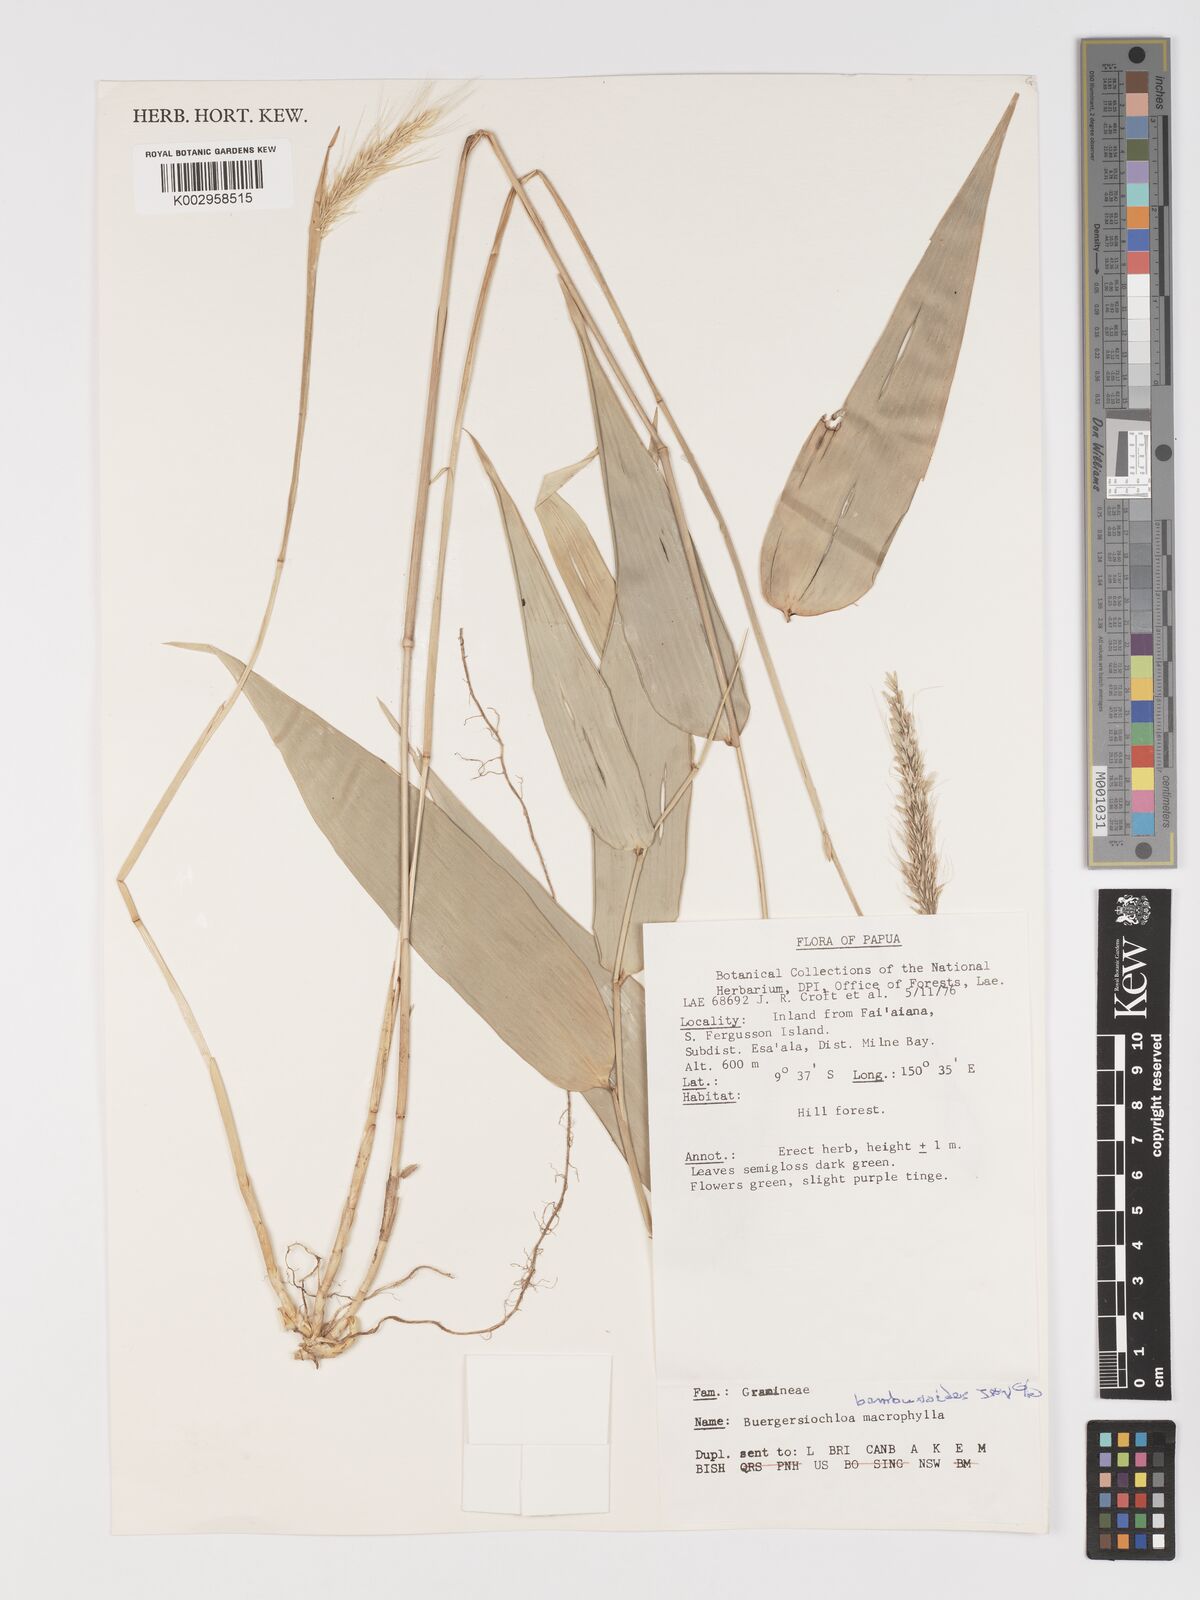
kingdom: Plantae
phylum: Tracheophyta
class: Liliopsida
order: Poales
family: Poaceae
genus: Buergersiochloa
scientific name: Buergersiochloa bambusoides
* * *
◆ Problem to solve: Copy every line of text from the rows above word for word, and leave the pictures out of your answer.

◆ The response:
kingdom: Plantae
phylum: Tracheophyta
class: Liliopsida
order: Poales
family: Poaceae
genus: Buergersiochloa
scientific name: Buergersiochloa bambusoides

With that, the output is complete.